Simultaneous Pericytes and M2 Microglia Transplantation Improve Cognitive Function in Mice Model of mPFC Ischemia.

Abstract

Cerebral ischemia is one of the major problems threatening global health. Many of the cerebral ischemia survivors would suffer from the physical and cognitive disabilities for their whole lifetime. Cell based-therapies have been introduced as a therapeutic approach for alleviating ischemia-enforced limitations. Photothrombotic stroke model was applied on the left medial prefrontal cortex (mPFC) of adult male BALB/c mice. Then, pericytes isolated from brain microvessels of adult male BALB/c mice, microglia isolated from brain cortices of the neonatal male BALB/c mice, and M2 phenotype shifted microglia by IL-4 treatment were used for transplantation into the injured area after 24 h of ischemia induction. The behavioral outcomes evaluated by social interaction and Barnes tests and the levels of growth associated protein (GAP)-43 and inflammatory cytokine interleukin (IL)-1 protein were assessed by western blotting 7 days after cell transplantation.
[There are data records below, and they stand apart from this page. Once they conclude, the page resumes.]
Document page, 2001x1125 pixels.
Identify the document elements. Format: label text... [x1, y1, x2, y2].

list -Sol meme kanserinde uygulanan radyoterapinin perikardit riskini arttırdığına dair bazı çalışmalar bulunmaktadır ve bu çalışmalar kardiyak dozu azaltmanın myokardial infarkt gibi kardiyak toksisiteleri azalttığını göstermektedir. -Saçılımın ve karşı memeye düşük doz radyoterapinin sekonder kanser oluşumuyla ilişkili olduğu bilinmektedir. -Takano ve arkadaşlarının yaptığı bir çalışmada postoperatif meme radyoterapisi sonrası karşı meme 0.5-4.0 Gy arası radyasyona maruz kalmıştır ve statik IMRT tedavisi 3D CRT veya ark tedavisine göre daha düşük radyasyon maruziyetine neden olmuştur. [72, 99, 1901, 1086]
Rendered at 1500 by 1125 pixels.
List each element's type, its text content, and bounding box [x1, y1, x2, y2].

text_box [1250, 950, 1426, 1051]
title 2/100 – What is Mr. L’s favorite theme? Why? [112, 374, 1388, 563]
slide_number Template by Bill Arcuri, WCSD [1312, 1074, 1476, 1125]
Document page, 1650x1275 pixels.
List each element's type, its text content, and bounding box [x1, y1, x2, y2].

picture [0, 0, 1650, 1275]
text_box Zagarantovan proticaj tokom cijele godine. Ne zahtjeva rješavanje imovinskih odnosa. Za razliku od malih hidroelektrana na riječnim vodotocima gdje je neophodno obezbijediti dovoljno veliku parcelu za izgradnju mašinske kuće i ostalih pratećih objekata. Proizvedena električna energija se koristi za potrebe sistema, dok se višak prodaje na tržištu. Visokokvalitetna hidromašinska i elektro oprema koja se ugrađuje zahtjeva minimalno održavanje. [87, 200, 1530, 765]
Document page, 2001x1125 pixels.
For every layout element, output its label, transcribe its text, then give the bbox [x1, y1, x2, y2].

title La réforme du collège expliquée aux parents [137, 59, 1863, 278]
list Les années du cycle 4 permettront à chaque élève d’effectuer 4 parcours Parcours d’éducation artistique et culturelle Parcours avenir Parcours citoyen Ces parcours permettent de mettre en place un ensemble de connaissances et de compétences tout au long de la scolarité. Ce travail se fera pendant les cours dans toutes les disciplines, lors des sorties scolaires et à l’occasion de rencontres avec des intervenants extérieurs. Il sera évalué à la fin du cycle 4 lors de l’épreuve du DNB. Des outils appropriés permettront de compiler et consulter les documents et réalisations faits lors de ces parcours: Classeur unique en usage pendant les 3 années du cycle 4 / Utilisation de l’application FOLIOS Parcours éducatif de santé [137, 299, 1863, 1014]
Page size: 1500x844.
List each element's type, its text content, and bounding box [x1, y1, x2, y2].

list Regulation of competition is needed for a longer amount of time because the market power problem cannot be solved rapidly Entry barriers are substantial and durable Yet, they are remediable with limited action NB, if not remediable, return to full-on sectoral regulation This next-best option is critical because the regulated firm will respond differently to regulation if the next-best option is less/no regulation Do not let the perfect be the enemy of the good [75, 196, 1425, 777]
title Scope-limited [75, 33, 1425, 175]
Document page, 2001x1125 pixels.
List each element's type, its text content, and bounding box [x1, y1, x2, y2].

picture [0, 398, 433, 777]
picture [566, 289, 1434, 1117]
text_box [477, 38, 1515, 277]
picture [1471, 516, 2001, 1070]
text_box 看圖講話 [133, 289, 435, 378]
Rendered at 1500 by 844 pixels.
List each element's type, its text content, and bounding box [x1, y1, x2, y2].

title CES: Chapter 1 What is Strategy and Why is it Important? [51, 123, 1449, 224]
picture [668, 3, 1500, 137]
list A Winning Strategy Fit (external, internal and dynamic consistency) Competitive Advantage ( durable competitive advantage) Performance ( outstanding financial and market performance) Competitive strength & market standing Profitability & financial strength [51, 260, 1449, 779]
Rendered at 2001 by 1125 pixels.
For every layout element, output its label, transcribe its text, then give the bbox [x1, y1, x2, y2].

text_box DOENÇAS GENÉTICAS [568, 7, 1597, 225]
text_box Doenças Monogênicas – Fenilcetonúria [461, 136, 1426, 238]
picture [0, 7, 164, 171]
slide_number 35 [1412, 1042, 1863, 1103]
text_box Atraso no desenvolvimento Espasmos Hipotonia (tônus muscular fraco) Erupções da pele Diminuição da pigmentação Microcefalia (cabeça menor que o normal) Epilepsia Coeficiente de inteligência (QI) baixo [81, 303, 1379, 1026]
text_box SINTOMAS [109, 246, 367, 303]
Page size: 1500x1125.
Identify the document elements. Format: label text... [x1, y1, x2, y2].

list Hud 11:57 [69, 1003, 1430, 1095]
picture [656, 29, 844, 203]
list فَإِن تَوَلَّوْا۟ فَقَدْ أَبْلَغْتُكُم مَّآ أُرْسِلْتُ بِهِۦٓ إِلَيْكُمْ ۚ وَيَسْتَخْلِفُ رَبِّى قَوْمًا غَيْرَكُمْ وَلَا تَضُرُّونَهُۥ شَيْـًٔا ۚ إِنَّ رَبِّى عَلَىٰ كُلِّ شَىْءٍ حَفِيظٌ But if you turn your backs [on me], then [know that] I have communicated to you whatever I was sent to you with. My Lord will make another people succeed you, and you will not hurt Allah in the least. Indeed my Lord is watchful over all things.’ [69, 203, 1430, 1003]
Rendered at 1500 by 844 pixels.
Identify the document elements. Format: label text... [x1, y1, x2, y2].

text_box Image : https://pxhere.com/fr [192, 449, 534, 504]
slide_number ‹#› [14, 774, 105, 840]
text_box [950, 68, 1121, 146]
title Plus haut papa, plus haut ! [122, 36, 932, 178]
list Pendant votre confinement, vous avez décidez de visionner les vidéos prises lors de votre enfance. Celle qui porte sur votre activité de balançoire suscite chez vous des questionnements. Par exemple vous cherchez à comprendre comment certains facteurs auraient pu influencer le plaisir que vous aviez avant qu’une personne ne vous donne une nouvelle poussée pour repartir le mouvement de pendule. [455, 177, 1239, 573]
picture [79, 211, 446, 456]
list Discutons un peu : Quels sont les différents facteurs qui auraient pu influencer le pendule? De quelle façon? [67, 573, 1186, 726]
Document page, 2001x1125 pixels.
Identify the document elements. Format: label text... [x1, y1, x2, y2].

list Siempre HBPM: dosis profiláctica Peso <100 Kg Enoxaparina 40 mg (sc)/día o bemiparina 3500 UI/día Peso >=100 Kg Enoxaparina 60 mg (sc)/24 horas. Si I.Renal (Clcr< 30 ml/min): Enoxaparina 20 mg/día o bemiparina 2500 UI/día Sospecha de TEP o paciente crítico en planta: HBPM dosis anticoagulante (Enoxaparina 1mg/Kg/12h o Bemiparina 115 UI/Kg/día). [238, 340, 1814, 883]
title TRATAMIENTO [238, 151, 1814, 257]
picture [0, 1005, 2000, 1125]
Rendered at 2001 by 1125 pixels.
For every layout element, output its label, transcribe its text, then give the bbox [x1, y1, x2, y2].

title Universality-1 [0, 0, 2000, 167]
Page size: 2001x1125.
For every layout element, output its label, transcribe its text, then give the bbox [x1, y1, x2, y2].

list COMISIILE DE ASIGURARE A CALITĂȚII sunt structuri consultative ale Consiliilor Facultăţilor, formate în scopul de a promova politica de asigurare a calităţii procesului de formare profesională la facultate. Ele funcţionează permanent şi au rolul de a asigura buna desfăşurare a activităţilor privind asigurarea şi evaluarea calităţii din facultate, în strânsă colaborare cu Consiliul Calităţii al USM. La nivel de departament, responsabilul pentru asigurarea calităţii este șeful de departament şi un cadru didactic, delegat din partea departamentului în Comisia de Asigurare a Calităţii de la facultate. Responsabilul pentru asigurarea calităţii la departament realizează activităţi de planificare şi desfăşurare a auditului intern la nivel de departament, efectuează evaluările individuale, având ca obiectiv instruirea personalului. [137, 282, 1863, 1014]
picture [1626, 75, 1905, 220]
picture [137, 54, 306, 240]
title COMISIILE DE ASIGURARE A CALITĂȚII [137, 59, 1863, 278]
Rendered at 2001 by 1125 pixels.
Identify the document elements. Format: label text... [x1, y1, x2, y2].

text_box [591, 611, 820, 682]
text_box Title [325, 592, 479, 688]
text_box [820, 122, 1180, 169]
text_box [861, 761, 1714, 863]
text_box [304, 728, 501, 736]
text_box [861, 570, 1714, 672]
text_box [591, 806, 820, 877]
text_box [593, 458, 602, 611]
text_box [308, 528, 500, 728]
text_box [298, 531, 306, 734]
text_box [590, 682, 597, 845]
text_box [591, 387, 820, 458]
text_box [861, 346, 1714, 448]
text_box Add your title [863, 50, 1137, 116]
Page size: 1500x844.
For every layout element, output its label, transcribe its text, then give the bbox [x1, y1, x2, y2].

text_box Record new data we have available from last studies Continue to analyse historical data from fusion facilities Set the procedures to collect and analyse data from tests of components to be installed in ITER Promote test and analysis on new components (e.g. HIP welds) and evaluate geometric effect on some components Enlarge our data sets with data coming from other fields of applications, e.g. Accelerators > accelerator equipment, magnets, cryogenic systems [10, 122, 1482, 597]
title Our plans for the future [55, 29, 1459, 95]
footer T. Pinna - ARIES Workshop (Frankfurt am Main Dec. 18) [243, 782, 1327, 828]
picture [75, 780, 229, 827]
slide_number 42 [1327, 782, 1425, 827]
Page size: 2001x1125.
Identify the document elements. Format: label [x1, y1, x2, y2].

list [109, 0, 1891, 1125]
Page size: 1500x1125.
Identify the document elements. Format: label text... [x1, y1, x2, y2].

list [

Animals in both of the microglia + pericytes and microglia M2 + pericytes transplanted groups showed better performance in social memory as well as enhanced spatial learning and memory compared to ischemic controls. Also, improved escape latency was only observed in microglia M2 + pericytes (p < 0.01) group compared to ischemic controls. GAP-43 showed significant protein expression in microglia + pericytes and microglia M2 + pericytes groups compared to the control group. Conversely, IL-1 levels diminished in all of the pericytes microglia + pericytes, and microglia M2 + pericytes groups compared to the ischemic controls. Current study highlights efficiency of M2 microglia and pericytes combinatory transplantation therapeutic role on relieving ischemic stroke outcomes.